I noticed that stocks often go up and down together, for example I see MSFT goes up 2% and then if I look at Alphabet it's also up at around 1.5% and then if one goes down, the other goes down similarly. I'm not talking about longer term as I observed correlated movements during the day. I don't think it's connected to the latest news or something. Why does it happen? Should I look at Nasdaq index to predict this or there is something else that I'm overlooking?
While Fattie is ultimately correct that there needs to be no reason for any phenomena in the markets, there are reasonable reasons to believe that the returns of Microsoft and Google should be more closely correlated than a random pair of stocks in the market. They sell somewhat similar products and have similar sources of costs. So news that may effect future revenue/costs of the two companies will likely effect them both in similar ways. While this isn't always true, there is evidence that changes in economic variables such as revenue and cost tend to be more similar in companies in the same industry than in companies in different industries. So, it as stock prices should be linked at least loosely to future net revenue is reasonable to believe their price changes should be more closely linked as well.
The NASDAQ index is a composite of (mostly) tech stocks and MSFT and GOOG are some of the largest components in that index. So, changes in the prices of MSFT and GOOG directly effect the index price simultaneously. Therefore, the NASDAQ rather unlikely to be a predictive or lagging indicator for either of the stocks. It's best to think of the NASDAQ as an average of how all tech stocks are changing currently.
Response to Question in Comments:
Though the economic variables I talk about above are generally released publicly for most companies about once a quarter. It doesn't mean that traders aren't trying to guess the implication of new information and how it may effect companies constantly throughout the trading day. Generally, news of any sort will effect companies similarly. If one company moves too far out of line, without a good reason, traders will think it is a mispricing they might profit from and will trade until the price is inline.
As for underlying variables, that is a much, much harder question. Some people would argue that the pursuit is pointless, though I'm not among those. But for a large corporation there are millions of choices daily that effect the future revenue of a company. Instead, often professionals will often approach the problem from the opposite viewpoint and assume that the stock will move with the broad market and just try to understand what occasionally will cause it to move in a different direction.
Often times, the people that attempt to predict the market, will judge various indicators to see if a particular sector is going to rise. That is what you are seeing. Google and MSFT are both in tech, and so if all companies say they will spend more in research and development, it is likely most companies in that sector will receive a rise in revenue, which probably means a rise in profits.
In that case, using workable numbers, lets say that tech spending will increase by 1,000. XYZ company controls 10% of tech, so they will receive 100 more in capital. if their profit margin is 20%, then that will translate into 20 more in profit.
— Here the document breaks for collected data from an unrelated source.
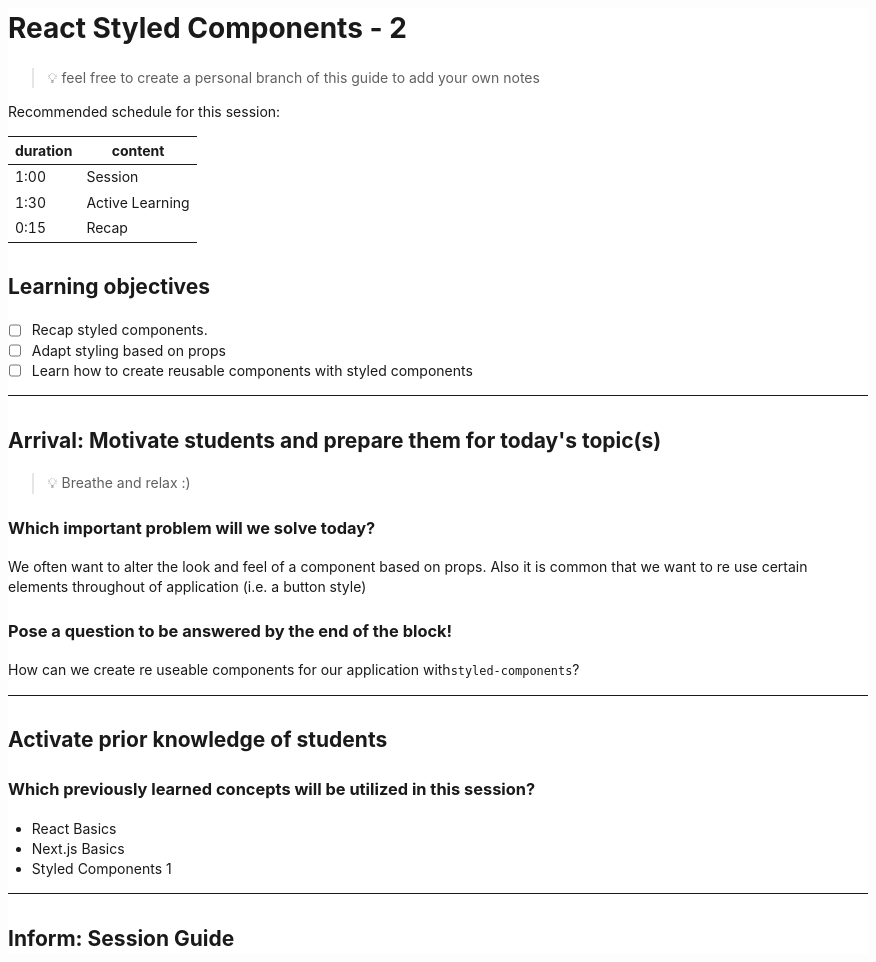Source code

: # React Styled Components - 2

> 💡 feel free to create a personal branch of this guide to add your own notes

Recommended schedule for this session:

| duration | content         |
| -------- | --------------- |
| 1:00     | Session         |
| 1:30     | Active Learning |
| 0:15     | Recap           |

## Learning objectives

- [ ] Recap styled components.
- [ ] Adapt styling based on props
- [ ] Learn how to create reusable components with styled components

---

## Arrival: Motivate students and prepare them for today's topic(s)

> 💡 Breathe and relax :)

### Which important problem will we solve today?

We often want to alter the look and feel of a component based on props. Also it is common that we want to re use certain elements throughout of application (i.e. a button style)

### Pose a question to be answered by the end of the block!

How can we create re useable components for our application with`styled-components`?

---

## Activate prior knowledge of students

### Which previously learned concepts will be utilized in this session?

- React Basics
- Next.js Basics
- Styled Components 1

---

## Inform: Session Guide
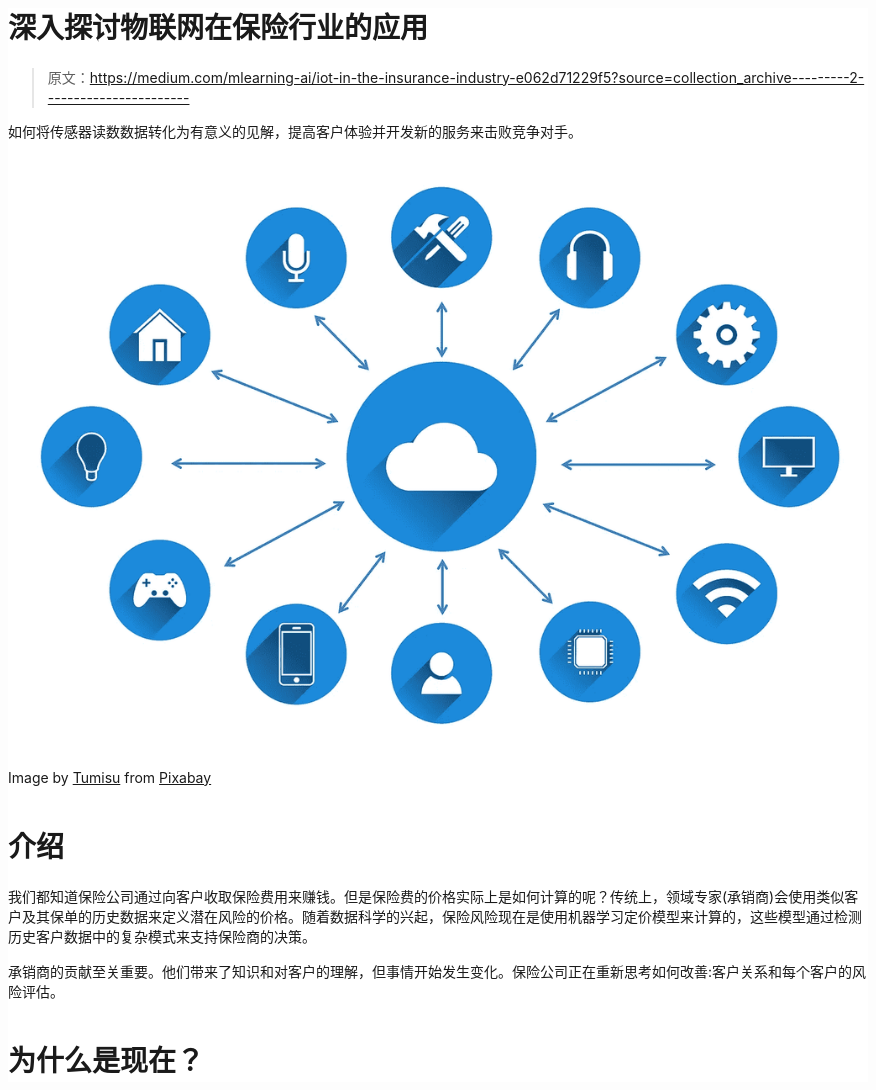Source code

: # 深入探讨物联网在保险行业的应用

> 原文：<https://medium.com/mlearning-ai/iot-in-the-insurance-industry-e062d71229f5?source=collection_archive---------2----------------------->

如何将传感器读数数据转化为有意义的见解，提高客户体验并开发新的服务来击败竞争对手。

![](img/a081532f2402efe0b0e591d402054604.png)

Image by [Tumisu](https://pixabay.com/users/tumisu-148124/?utm_source=link-attribution&utm_medium=referral&utm_campaign=image&utm_content=3337536) from [Pixabay](https://pixabay.com/?utm_source=link-attribution&utm_medium=referral&utm_campaign=image&utm_content=3337536)

# 介绍

我们都知道保险公司通过向客户收取保险费用来赚钱。但是保险费的价格实际上是如何计算的呢？传统上，领域专家(承销商)会使用类似客户及其保单的历史数据来定义潜在风险的价格。随着数据科学的兴起，保险风险现在是使用机器学习定价模型来计算的，这些模型通过检测历史客户数据中的复杂模式来支持保险商的决策。

承销商的贡献至关重要。他们带来了知识和对客户的理解，但事情开始发生变化。保险公司正在重新思考如何改善:客户关系和每个客户的风险评估。

# 为什么是现在？
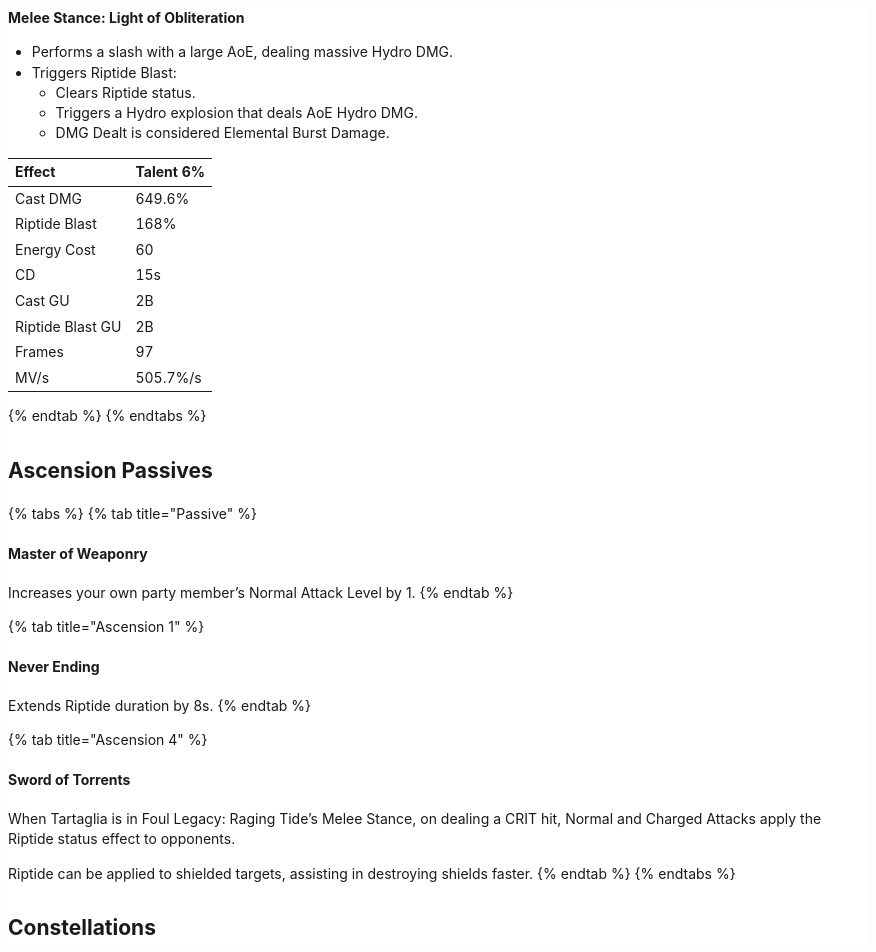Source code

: 
**Melee Stance: Light of Obliteration**

* Performs a slash with a large AoE, dealing massive Hydro DMG.
* Triggers Riptide Blast:
  * Clears Riptide status.
  * Triggers a Hydro explosion that deals AoE Hydro DMG.
  * DMG Dealt is considered Elemental Burst Damage.

| Effect | Talent 6% |
| :--- | :--- |
| Cast DMG | 649.6% |
| Riptide Blast | 168% |
| Energy Cost | 60 |
| CD | 15s |
| Cast GU | 2B |
| Riptide Blast GU | 2B |
| Frames | 97 |
| MV/s | 505.7%/s |
{% endtab %}
{% endtabs %}

## **Ascension Passives**

{% tabs %}
{% tab title="Passive" %}
#### Master of Weaponry

Increases your own party member’s Normal Attack Level by 1.
{% endtab %}

{% tab title="Ascension 1" %}
#### Never Ending

Extends Riptide duration by 8s.
{% endtab %}

{% tab title="Ascension 4" %}
#### Sword of Torrents

When Tartaglia is in Foul Legacy: Raging Tide’s Melee Stance, on dealing a CRIT hit, Normal and Charged Attacks apply the Riptide status effect to opponents. 

Riptide can be applied to shielded targets, assisting in destroying shields faster.
{% endtab %}
{% endtabs %}

## Constellations

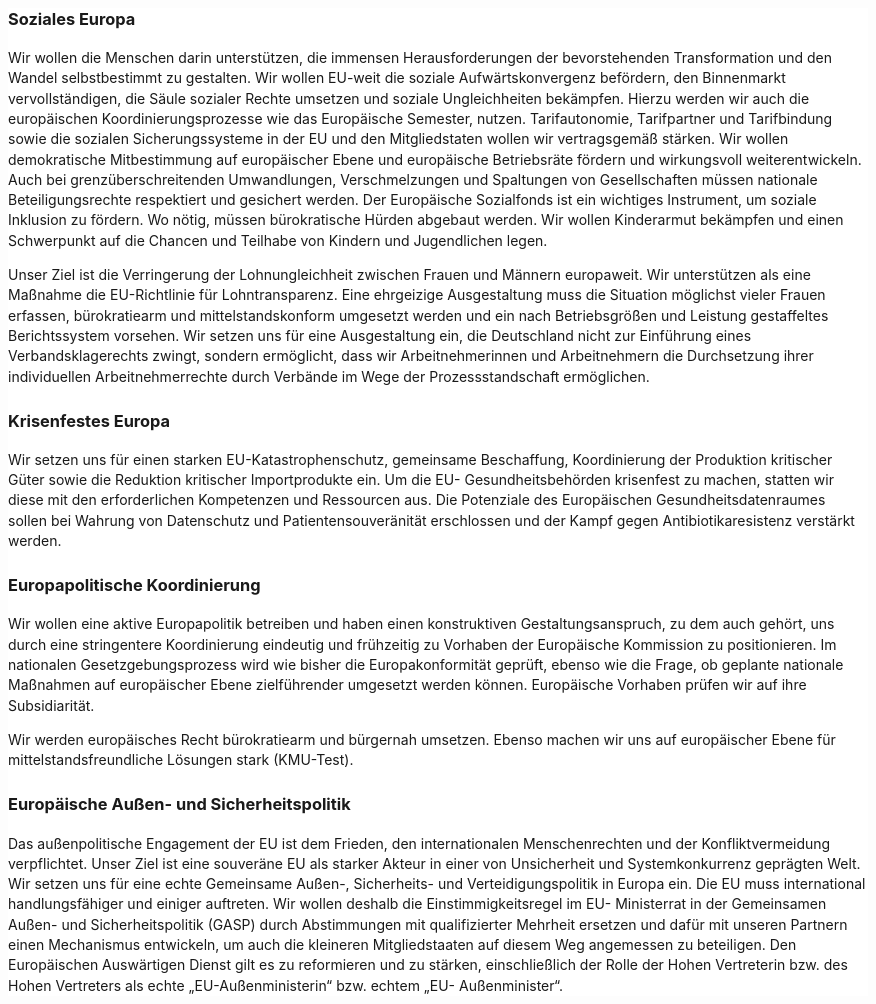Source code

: ### Soziales Europa

Wir wollen die Menschen darin unterstützen, die immensen Herausforderungen der bevorstehenden Transformation und den Wandel selbstbestimmt zu gestalten. Wir wollen EU-weit die soziale Aufwärtskonvergenz befördern, den Binnenmarkt vervollständigen, die Säule sozialer Rechte umsetzen und soziale Ungleichheiten bekämpfen. Hierzu werden wir auch die europäischen Koordinierungsprozesse wie das Europäische Semester, nutzen. Tarifautonomie, Tarifpartner und Tarifbindung sowie die sozialen Sicherungssysteme in der EU und den Mitgliedstaten wollen wir vertragsgemäß stärken. Wir wollen demokratische Mitbestimmung auf europäischer Ebene und europäische Betriebsräte fördern und wirkungsvoll weiterentwickeln. Auch bei grenzüberschreitenden Umwandlungen, Verschmelzungen und Spaltungen von Gesellschaften müssen nationale Beteiligungsrechte respektiert und gesichert werden. Der Europäische Sozialfonds ist ein wichtiges Instrument, um soziale Inklusion zu fördern. Wo nötig, müssen bürokratische Hürden abgebaut werden. Wir wollen Kinderarmut bekämpfen und einen Schwerpunkt auf die Chancen und Teilhabe von Kindern und Jugendlichen legen.

Unser Ziel ist die Verringerung der Lohnungleichheit zwischen Frauen und Männern europaweit. Wir unterstützen als eine Maßnahme die EU-Richtlinie für Lohntransparenz. Eine ehrgeizige Ausgestaltung muss die Situation möglichst vieler Frauen erfassen, bürokratiearm und mittelstandskonform umgesetzt werden und ein nach Betriebsgrößen und Leistung gestaffeltes Berichtssystem vorsehen. Wir setzen uns für eine Ausgestaltung ein, die Deutschland nicht zur Einführung eines Verbandsklagerechts zwingt, sondern ermöglicht, dass wir Arbeitnehmerinnen und Arbeitnehmern die Durchsetzung ihrer individuellen Arbeitnehmerrechte durch Verbände im Wege der Prozessstandschaft ermöglichen.

### Krisenfestes Europa

Wir setzen uns für einen starken EU-Katastrophenschutz, gemeinsame Beschaffung, Koordinierung der Produktion kritischer Güter sowie die Reduktion kritischer Importprodukte ein. Um die EU- Gesundheitsbehörden krisenfest zu machen, statten wir diese mit den erforderlichen Kompetenzen und Ressourcen aus. Die Potenziale des Europäischen Gesundheitsdatenraumes sollen bei Wahrung von Datenschutz und Patientensouveränität erschlossen und der Kampf gegen Antibiotikaresistenz verstärkt werden.

### Europapolitische Koordinierung

Wir wollen eine aktive Europapolitik betreiben und haben einen konstruktiven Gestaltungsanspruch, zu dem auch gehört, uns durch eine stringentere Koordinierung eindeutig und frühzeitig zu Vorhaben der Europäische Kommission zu positionieren. Im nationalen Gesetzgebungsprozess wird wie bisher die Europakonformität geprüft, ebenso wie die Frage, ob geplante nationale Maßnahmen auf europäischer Ebene zielführender umgesetzt werden können. Europäische Vorhaben prüfen wir auf ihre Subsidiarität.

Wir werden europäisches Recht bürokratiearm und bürgernah umsetzen. Ebenso machen wir uns auf europäischer Ebene für mittelstandsfreundliche Lösungen stark (KMU-Test).

### Europäische Außen- und Sicherheitspolitik

Das außenpolitische Engagement der EU ist dem Frieden, den internationalen Menschenrechten und der Konfliktvermeidung verpflichtet. Unser Ziel ist eine souveräne EU als starker Akteur in einer von Unsicherheit und Systemkonkurrenz geprägten Welt. Wir setzen uns für eine echte Gemeinsame Außen-, Sicherheits- und Verteidigungspolitik in Europa ein. Die EU muss international handlungsfähiger und einiger auftreten. Wir wollen deshalb die Einstimmigkeitsregel im EU- Ministerrat in der Gemeinsamen Außen- und Sicherheitspolitik (GASP) durch Abstimmungen mit qualifizierter Mehrheit ersetzen und dafür mit unseren Partnern einen Mechanismus entwickeln, um auch die kleineren Mitgliedstaaten auf diesem Weg angemessen zu beteiligen. Den Europäischen Auswärtigen Dienst gilt es zu reformieren und zu stärken, einschließlich der Rolle der Hohen Vertreterin bzw. des Hohen Vertreters als echte „EU-Außenministerin“ bzw. echtem „EU- Außenminister“.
Then divide that number by the number of shares outstanding and you have the price that the stock should increase without much speculation.
All companies in tech should rise in proportion of their market share. This is why you often find similar companies moving in the same direction.
Quite simply, nobody has a clue why or how the stockmarket works.
Famously, these two guys "Merton and Scholes" created the most complex ever model of markets (if they were on this list, they'd now be confidently telling you the "answer" to your question...).
Of course, "Merton and Scholes" were just two staggeringly inexperienced zeros who knew nothing; they went on to lose about the largest amount of money ever lost on the markets in one go. Complete idiots. (They were assisted by - could you make this stuff up? - one of the chiefs of the Federal Reserve.)
One of the single biggest financial failures in history. Their work had the value of a 3 year old scribbling. Was the lesson learned? Of course not: more people come along with market "theories," to explain the type of thing you ask.
Off the top of my head, you can give a few rationales,
"I don't think it's connected to the latest news or something." It seems very obvious to me that good or bad news would change the market
The big index funds. I'm not sure if you know but most "investing" just goes in to index funds which (quite simply) buy a certain list of stocks which is published by a newspaper. (No ... really ... you read that all right.) You can see that the funds in question have to buy or sell together those stocks. (It's important to remember, this is just a suggested theory - as an example - it may be utterly, hopelessly, wrong.)
Similar categories. Many of the stocks you mention are indeed "related" - they are all "tech" stocks, you could say. Makes sense they may move together. it's possible this is the simple answer to your question: if you compare, like oil companies, travel companies, car manufacturers etc, you may not see as much correlation.
Answer - nobody has a clue.
If someone did, they'd be rich and wouldn't tell us.